## [Brief]
Please write out only the lines from the line with "right shoulder: (130, 291)" to the line with "left ear: (135, 138)", inclusive, exactly as they stand below, without the pictures.

[Records supplied Boundary: Start]

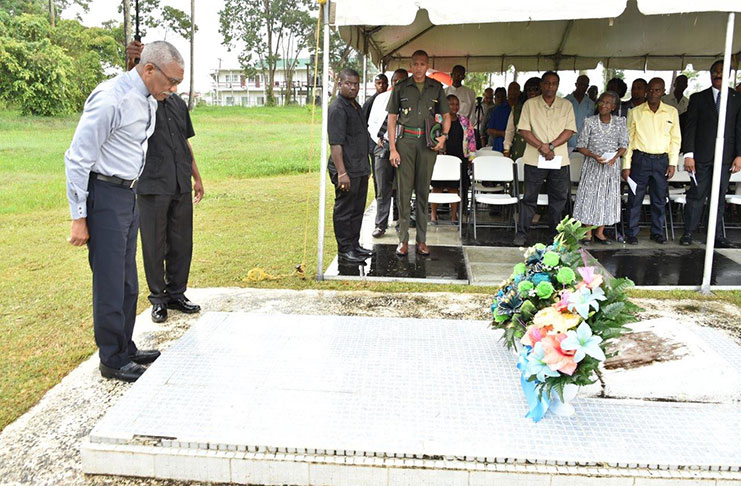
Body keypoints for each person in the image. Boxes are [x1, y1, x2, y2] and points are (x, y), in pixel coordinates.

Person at [65, 40, 184, 382]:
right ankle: (111, 358)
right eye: (171, 81)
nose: (173, 89)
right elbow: (77, 158)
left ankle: (125, 346)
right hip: (104, 195)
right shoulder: (111, 98)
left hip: (128, 194)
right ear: (149, 69)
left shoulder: (148, 99)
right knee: (110, 281)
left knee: (128, 282)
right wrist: (79, 216)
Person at [125, 41, 204, 324]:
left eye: (174, 84)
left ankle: (176, 293)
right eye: (169, 82)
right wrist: (132, 61)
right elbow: (131, 87)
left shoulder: (177, 104)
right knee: (155, 243)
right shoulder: (143, 101)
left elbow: (185, 141)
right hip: (152, 184)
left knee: (182, 242)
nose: (170, 88)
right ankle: (157, 299)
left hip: (179, 182)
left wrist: (196, 176)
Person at [387, 49, 451, 257]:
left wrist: (443, 137)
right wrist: (392, 148)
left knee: (423, 192)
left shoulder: (436, 88)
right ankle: (403, 240)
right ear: (411, 65)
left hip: (427, 145)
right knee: (404, 194)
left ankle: (422, 240)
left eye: (422, 64)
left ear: (427, 66)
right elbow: (392, 119)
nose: (418, 68)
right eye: (415, 64)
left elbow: (446, 116)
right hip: (405, 143)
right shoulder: (401, 87)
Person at [680, 60, 741, 248]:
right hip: (700, 158)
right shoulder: (698, 98)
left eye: (722, 72)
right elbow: (690, 128)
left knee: (719, 197)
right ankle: (688, 233)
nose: (718, 74)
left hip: (726, 158)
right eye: (715, 71)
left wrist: (739, 155)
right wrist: (688, 154)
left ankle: (717, 235)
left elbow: (739, 129)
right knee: (696, 195)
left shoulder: (737, 98)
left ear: (729, 75)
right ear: (710, 74)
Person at [513, 71, 576, 246]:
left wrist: (552, 146)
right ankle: (522, 234)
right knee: (529, 198)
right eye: (547, 83)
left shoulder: (566, 105)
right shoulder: (530, 104)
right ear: (541, 85)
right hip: (534, 158)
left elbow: (570, 130)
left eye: (554, 83)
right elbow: (524, 130)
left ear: (558, 86)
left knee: (558, 199)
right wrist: (542, 146)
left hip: (559, 159)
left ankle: (554, 237)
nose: (550, 86)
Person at [622, 77, 681, 245]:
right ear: (646, 91)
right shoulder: (635, 112)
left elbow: (675, 139)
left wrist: (672, 163)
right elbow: (628, 141)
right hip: (640, 160)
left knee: (659, 199)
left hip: (662, 160)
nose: (654, 93)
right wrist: (626, 165)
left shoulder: (671, 112)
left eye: (658, 90)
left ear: (663, 92)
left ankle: (657, 232)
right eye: (651, 90)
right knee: (635, 199)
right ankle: (632, 232)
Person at [327, 69, 373, 264]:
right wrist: (342, 173)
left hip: (360, 167)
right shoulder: (337, 108)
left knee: (357, 209)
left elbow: (363, 136)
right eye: (348, 83)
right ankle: (345, 249)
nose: (353, 87)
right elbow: (336, 144)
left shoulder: (357, 107)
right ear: (340, 83)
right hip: (345, 168)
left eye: (356, 84)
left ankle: (354, 245)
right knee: (345, 210)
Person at [572, 91, 628, 244]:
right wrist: (594, 156)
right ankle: (588, 233)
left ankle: (600, 233)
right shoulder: (589, 121)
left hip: (611, 167)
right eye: (602, 102)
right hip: (592, 166)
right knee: (590, 198)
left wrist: (615, 157)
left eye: (608, 103)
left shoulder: (620, 122)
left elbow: (624, 144)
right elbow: (581, 145)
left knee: (606, 198)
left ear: (613, 107)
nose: (603, 105)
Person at [367, 68, 409, 238]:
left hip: (404, 147)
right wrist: (377, 137)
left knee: (403, 186)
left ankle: (401, 220)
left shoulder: (412, 101)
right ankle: (380, 224)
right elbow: (371, 123)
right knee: (383, 187)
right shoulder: (381, 99)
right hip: (383, 145)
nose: (399, 84)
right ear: (392, 82)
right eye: (396, 81)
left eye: (403, 81)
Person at [430, 94, 476, 223]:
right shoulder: (437, 120)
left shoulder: (464, 121)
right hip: (441, 158)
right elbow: (431, 137)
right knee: (437, 187)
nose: (454, 107)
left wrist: (471, 158)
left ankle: (454, 216)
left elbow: (471, 140)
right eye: (451, 104)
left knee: (454, 188)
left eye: (457, 104)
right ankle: (433, 215)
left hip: (459, 157)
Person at [504, 77, 540, 162]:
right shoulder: (517, 109)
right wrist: (506, 150)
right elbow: (509, 131)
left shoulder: (547, 109)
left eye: (536, 89)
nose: (532, 92)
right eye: (529, 90)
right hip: (520, 151)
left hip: (540, 152)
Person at [565, 75, 596, 151]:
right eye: (580, 84)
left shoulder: (591, 103)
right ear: (576, 84)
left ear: (587, 87)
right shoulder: (566, 101)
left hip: (585, 144)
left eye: (585, 85)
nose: (582, 86)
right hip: (567, 142)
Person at [487, 82, 520, 152]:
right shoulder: (498, 109)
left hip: (518, 147)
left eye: (515, 89)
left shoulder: (523, 108)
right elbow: (489, 130)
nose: (513, 92)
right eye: (510, 89)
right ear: (508, 92)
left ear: (519, 92)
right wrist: (503, 133)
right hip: (500, 146)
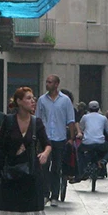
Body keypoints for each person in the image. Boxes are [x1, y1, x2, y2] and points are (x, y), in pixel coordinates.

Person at [0, 87, 53, 215]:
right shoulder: (9, 121)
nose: (33, 101)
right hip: (13, 171)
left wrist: (44, 154)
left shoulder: (36, 122)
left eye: (33, 98)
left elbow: (47, 144)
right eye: (29, 98)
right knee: (14, 205)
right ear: (18, 102)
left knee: (32, 205)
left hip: (32, 171)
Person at [36, 75, 76, 207]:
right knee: (44, 167)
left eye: (50, 82)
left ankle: (54, 195)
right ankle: (45, 194)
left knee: (57, 168)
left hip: (60, 138)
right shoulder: (42, 100)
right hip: (45, 139)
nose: (47, 84)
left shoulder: (65, 101)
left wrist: (71, 138)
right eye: (46, 82)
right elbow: (38, 119)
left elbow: (70, 120)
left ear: (56, 84)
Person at [75, 100, 108, 181]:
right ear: (98, 108)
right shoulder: (103, 118)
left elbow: (80, 129)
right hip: (100, 143)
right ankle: (103, 161)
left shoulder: (85, 117)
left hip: (87, 143)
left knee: (79, 151)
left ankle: (82, 170)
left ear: (89, 108)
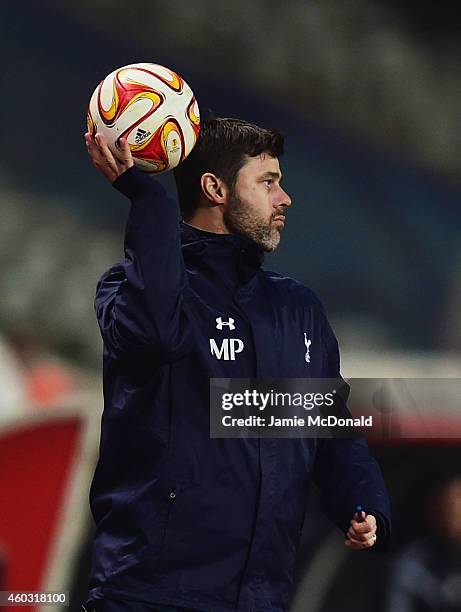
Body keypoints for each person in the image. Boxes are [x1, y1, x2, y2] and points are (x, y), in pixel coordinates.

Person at [82, 118, 391, 612]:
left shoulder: (297, 308)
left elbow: (327, 425)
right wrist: (150, 201)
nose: (285, 198)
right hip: (148, 595)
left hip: (261, 599)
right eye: (268, 183)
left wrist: (361, 499)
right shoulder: (130, 291)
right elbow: (157, 336)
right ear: (215, 188)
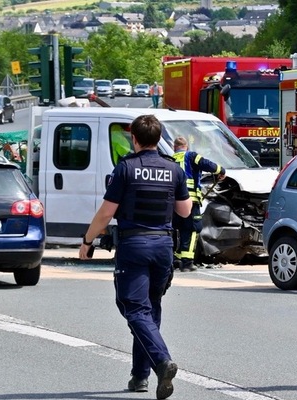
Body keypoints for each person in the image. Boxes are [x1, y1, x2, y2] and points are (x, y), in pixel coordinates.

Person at [79, 114, 191, 400]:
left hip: (135, 246)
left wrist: (87, 241)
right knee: (150, 308)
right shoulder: (173, 169)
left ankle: (161, 361)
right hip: (163, 247)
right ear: (159, 138)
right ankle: (140, 376)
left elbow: (106, 213)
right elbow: (185, 211)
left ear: (135, 138)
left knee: (134, 308)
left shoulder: (126, 168)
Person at [172, 136, 225, 272]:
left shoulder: (172, 159)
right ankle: (187, 262)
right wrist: (221, 170)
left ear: (174, 147)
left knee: (177, 228)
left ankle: (176, 258)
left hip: (173, 201)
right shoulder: (191, 156)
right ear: (187, 147)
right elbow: (207, 164)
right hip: (191, 200)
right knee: (193, 229)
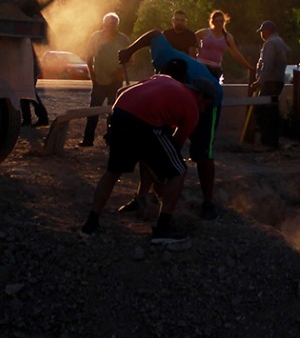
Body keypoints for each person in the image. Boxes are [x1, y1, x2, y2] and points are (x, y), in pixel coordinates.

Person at [76, 73, 215, 246]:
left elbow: (124, 90)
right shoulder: (192, 109)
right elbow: (174, 147)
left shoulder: (165, 79)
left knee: (113, 171)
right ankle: (162, 229)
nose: (203, 110)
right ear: (200, 95)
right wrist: (161, 182)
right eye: (206, 105)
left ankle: (90, 225)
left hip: (119, 113)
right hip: (143, 121)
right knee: (179, 171)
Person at [118, 29, 226, 220]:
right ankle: (142, 196)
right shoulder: (163, 56)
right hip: (175, 104)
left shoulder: (199, 100)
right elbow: (153, 34)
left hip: (209, 103)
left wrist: (165, 167)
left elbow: (177, 142)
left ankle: (208, 201)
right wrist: (129, 50)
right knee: (153, 145)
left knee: (202, 153)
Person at [81, 12, 131, 146]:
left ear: (117, 25)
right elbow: (89, 56)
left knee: (114, 111)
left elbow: (130, 60)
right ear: (104, 24)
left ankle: (111, 138)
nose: (111, 26)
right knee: (93, 110)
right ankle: (88, 139)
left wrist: (120, 72)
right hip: (99, 79)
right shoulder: (95, 37)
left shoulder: (123, 39)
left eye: (114, 24)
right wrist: (92, 74)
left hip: (115, 80)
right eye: (109, 23)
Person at [252, 20, 289, 150]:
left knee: (263, 111)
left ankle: (267, 141)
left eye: (262, 31)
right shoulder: (280, 41)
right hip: (278, 80)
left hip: (270, 81)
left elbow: (267, 65)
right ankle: (273, 141)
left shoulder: (270, 43)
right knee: (272, 111)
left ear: (267, 31)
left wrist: (259, 81)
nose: (261, 34)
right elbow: (287, 53)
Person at [195, 10, 254, 82]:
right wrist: (197, 48)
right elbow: (193, 37)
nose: (219, 23)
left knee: (213, 89)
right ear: (213, 22)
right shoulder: (206, 32)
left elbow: (236, 53)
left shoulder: (227, 37)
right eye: (217, 21)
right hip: (202, 65)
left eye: (221, 21)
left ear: (224, 22)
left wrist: (248, 66)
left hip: (215, 68)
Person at [20, 50, 49, 128]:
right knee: (25, 94)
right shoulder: (25, 42)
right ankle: (28, 119)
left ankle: (41, 117)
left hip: (28, 70)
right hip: (30, 69)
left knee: (28, 93)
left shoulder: (23, 44)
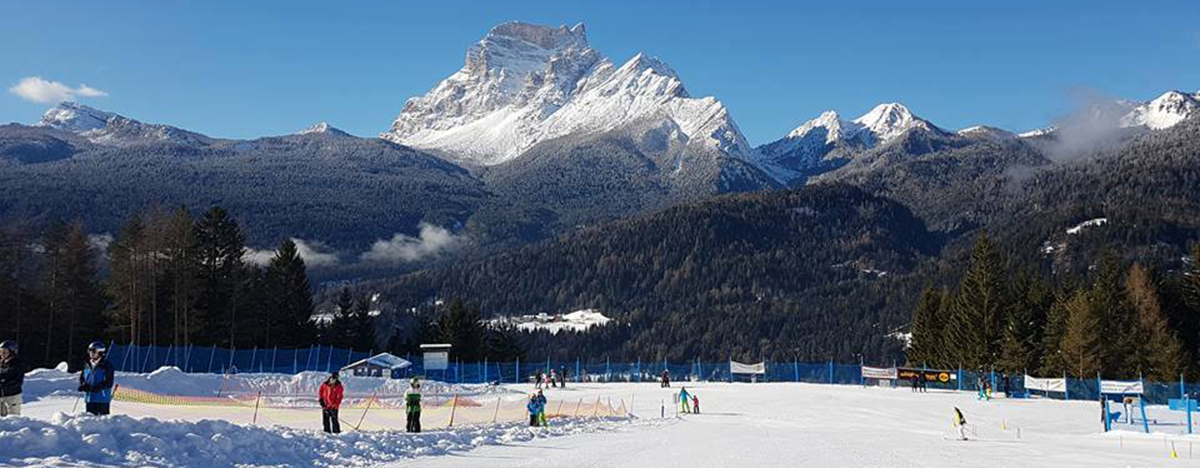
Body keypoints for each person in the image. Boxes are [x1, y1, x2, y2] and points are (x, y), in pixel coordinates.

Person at [79, 341, 115, 416]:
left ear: (100, 353)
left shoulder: (106, 366)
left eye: (93, 351)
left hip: (101, 399)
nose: (91, 353)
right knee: (90, 419)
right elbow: (82, 377)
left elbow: (109, 382)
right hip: (89, 398)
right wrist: (83, 385)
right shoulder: (87, 364)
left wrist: (97, 388)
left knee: (101, 421)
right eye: (89, 351)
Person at [0, 341, 22, 417]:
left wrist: (4, 383)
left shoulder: (17, 364)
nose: (2, 354)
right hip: (1, 396)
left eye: (5, 351)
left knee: (13, 418)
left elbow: (18, 381)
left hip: (12, 396)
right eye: (1, 351)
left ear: (12, 352)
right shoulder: (1, 364)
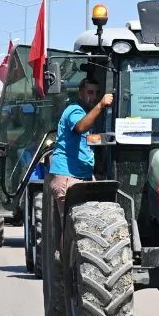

[Records supplied Boundary: End]

## [Answer section]
right shoulder: (130, 291)
right elbow: (157, 336)
right ear: (215, 188)
Body keypoints for each person in the image. Boxes are [x1, y1, x2, y2] and points are (x, y), in pixel coordinates.

Person at [79, 114, 191, 400]:
left hip: (135, 246)
left wrist: (87, 241)
right knee: (150, 308)
right shoulder: (173, 169)
left ankle: (161, 361)
right hip: (163, 247)
right ear: (159, 138)
right ankle: (140, 376)
left elbow: (106, 213)
right elbow: (185, 211)
left ear: (135, 138)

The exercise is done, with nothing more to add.